The record heat and unusually warm ocean water may have taken their toll on seabirds.

Common murres, for instance, did not normally stay at Lake Iliamna in Alaska. So when thousands of them – a species commonly favoring the sea as its winter habitat – were found dead at the Alaskan lake, biologists knew something was wrong.

“We’ve talked about unprecedented things about this die off. That’s another one,” warns research wildlife biologist John Piatt.

While there could be one or two “misguided” murres occasionally landing in fresh water, the recent discovery involved 6,000 to 8,000 birds, which the U.S. Geological Survey scientist dubbed quite mind-blowing.

This month, astounding numbers of these dead seabirds washed ashore on Alaska beaches, all looking starved. Post-December storms, about 8,000 were discovered at Whittier’s Prince William Sound community – the death toll now reaching 36,000, although most do not wash ashore.

There could be more dead out there, as relatively few beaches in Alaska, which has the most coastline in the U.S., had been surveyed.

The freshwater lake would not have been the first place to look, but local commercial fisherman Randy Alvarez, who has lived in Igiugig since 1983, alerted the authorities to the thousands of seabird carcasses back in mid-February.

Speculation has it that because the birds could not find any food in the Pacific Ocean, they fly to the lake to feed on salmon smolt. Another puzzling part is that the lake has not frozen in the past two winters.

In the summer, these common murres catch finger-length fish for their young and forage on krill, although their menu for the winter is far less known. They have such high metabolism that they can consume fat stored in their body, until reaching a critical phase of starvation in about three days.

If the birds cannot find anything to eat, the salmon probably won’t either, worried Alvarez.

Multiple federal agencies are trying to put the pieces together and determine which factors cause the die-offs, whether it’s lack of food, the weather, or some disease.

U.S. Fish and Wildlife Service biologist Robb Kaler told Live Science that while they know the murres are dying from hunger, the exact mechanism at play remains unclear. For instance, potential culprits are saxitoxin and domoic acid, but these toxins are difficult to tract in birds that have nothing in their gut – the likely case for most of the casualties.

Previous seabird die-off events have been linked to strong El Nino weather patterns.
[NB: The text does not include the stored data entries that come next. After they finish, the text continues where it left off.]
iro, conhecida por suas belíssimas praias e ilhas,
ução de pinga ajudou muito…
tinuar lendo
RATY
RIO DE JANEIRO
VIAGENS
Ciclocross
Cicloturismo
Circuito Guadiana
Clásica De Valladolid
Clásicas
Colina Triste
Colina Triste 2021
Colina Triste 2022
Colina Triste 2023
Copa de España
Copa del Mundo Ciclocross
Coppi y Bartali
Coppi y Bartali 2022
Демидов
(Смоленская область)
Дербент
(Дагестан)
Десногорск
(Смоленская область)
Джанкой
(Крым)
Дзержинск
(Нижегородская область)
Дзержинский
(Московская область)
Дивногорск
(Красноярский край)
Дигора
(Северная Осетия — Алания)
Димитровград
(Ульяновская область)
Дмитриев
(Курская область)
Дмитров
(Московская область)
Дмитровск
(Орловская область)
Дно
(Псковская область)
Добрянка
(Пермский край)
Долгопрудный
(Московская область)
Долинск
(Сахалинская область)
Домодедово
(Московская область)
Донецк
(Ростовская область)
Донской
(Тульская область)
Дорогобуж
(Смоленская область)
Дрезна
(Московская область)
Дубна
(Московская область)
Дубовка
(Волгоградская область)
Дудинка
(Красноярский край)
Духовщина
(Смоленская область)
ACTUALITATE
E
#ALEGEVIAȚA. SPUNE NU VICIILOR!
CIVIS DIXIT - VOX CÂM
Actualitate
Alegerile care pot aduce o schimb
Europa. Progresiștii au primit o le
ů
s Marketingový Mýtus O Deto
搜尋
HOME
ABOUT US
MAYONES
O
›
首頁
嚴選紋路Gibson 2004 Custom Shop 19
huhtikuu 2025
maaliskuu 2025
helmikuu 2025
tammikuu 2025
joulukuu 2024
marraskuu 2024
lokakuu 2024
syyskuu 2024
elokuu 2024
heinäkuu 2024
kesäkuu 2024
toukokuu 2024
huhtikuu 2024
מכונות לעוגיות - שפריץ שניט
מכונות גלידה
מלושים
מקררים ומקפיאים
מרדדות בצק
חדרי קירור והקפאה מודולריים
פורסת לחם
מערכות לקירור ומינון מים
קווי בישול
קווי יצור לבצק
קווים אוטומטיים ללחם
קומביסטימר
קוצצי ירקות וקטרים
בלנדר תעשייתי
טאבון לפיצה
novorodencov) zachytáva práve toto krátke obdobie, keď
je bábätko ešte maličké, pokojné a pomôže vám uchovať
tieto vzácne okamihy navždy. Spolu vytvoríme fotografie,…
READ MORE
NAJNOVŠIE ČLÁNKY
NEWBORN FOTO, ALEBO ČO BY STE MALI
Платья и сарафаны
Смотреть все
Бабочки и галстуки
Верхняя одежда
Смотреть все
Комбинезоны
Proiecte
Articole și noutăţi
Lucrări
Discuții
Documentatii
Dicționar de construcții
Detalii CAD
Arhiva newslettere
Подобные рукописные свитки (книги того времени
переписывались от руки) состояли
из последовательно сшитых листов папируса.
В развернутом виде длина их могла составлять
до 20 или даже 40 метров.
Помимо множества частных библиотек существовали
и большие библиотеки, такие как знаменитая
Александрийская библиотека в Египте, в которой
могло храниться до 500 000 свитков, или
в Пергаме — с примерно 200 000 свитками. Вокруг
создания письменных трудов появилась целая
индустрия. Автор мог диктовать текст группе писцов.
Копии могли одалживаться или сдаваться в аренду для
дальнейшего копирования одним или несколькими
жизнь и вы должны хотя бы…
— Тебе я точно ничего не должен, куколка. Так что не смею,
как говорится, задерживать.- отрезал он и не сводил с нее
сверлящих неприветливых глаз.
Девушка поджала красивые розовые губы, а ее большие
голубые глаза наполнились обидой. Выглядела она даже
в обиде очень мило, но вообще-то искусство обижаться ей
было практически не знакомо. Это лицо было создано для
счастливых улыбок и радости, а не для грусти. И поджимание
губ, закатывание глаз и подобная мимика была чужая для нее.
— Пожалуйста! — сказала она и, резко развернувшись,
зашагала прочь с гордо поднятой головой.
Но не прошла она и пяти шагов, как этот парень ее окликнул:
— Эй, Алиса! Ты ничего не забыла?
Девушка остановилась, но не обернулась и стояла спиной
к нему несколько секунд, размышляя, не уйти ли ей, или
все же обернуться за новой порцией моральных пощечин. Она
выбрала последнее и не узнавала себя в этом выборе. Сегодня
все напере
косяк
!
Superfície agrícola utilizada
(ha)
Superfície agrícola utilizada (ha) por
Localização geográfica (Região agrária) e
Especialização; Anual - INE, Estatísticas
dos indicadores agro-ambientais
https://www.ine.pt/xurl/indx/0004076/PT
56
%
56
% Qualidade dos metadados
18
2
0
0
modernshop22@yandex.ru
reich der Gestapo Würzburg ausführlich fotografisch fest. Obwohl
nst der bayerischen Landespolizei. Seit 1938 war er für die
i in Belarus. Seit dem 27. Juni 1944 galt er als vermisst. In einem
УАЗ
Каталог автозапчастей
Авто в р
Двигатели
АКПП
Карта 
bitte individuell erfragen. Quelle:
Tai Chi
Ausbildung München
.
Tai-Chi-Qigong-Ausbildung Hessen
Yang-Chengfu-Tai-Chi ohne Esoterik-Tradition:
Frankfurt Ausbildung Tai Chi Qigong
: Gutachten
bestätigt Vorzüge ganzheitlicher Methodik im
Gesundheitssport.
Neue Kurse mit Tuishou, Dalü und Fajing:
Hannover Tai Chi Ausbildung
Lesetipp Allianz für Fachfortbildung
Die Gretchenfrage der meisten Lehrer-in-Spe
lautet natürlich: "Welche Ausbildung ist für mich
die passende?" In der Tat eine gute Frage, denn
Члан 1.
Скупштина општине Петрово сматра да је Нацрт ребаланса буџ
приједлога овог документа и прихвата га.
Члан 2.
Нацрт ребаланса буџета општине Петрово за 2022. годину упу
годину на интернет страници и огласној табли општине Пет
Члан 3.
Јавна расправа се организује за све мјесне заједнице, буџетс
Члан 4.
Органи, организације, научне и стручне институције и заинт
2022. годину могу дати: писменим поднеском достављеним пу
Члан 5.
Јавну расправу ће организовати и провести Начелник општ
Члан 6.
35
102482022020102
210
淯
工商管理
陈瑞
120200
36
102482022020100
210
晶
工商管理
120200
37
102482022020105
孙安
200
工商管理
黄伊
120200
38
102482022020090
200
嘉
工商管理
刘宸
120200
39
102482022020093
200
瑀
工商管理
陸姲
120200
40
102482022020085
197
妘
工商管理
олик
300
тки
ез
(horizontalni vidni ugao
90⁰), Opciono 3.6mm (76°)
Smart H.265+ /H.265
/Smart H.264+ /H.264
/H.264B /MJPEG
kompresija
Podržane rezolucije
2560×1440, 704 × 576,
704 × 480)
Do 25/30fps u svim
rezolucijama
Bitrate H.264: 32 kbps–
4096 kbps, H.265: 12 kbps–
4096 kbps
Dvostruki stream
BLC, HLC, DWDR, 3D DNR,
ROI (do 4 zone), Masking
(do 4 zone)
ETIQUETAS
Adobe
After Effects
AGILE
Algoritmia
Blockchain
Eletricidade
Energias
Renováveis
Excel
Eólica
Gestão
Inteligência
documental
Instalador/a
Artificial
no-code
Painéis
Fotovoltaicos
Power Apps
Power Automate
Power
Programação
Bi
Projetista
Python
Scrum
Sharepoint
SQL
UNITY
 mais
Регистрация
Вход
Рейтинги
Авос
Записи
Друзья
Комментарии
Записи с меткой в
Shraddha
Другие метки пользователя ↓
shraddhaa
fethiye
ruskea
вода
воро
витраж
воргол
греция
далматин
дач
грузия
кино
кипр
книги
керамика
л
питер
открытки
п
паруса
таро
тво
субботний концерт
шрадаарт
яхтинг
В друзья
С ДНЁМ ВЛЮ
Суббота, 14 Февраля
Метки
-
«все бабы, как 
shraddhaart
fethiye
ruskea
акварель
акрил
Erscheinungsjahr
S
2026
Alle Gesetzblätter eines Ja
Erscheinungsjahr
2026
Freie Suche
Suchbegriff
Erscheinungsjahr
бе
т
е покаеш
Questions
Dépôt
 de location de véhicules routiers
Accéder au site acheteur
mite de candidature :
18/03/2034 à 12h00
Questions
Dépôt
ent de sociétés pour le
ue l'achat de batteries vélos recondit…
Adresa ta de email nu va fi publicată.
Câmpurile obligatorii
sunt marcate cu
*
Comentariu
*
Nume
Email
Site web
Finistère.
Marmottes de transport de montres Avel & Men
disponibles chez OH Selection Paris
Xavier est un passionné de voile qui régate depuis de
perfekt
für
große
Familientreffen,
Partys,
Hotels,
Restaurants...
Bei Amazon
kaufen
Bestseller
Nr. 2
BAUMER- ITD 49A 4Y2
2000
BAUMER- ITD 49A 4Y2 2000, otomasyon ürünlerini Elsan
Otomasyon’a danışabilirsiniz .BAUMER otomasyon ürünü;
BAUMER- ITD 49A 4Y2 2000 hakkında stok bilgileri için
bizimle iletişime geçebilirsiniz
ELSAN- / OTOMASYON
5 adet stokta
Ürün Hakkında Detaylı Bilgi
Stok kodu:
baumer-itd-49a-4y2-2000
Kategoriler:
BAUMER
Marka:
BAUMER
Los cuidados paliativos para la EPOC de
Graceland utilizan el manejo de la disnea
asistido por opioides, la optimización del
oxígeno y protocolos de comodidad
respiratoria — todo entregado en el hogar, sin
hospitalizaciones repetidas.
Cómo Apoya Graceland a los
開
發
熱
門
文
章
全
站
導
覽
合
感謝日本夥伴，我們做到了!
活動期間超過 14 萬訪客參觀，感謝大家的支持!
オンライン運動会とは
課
The most recent one, according to Kaler, could be tied to “The Blob,” one of the biggest oceanographic-atmospheric events where there’s water that goes above the usual temperature in the North Pacific.

“[W]e believe they are factors,” Kaler adds.

Seabirds behavior often serve as markers of how the marine ecosystem fares. While their die-offs do not necessarily signal an endangered status, scientists believe events like this indicate a bigger struggle among animals to deal with changing weather and natural circumstances.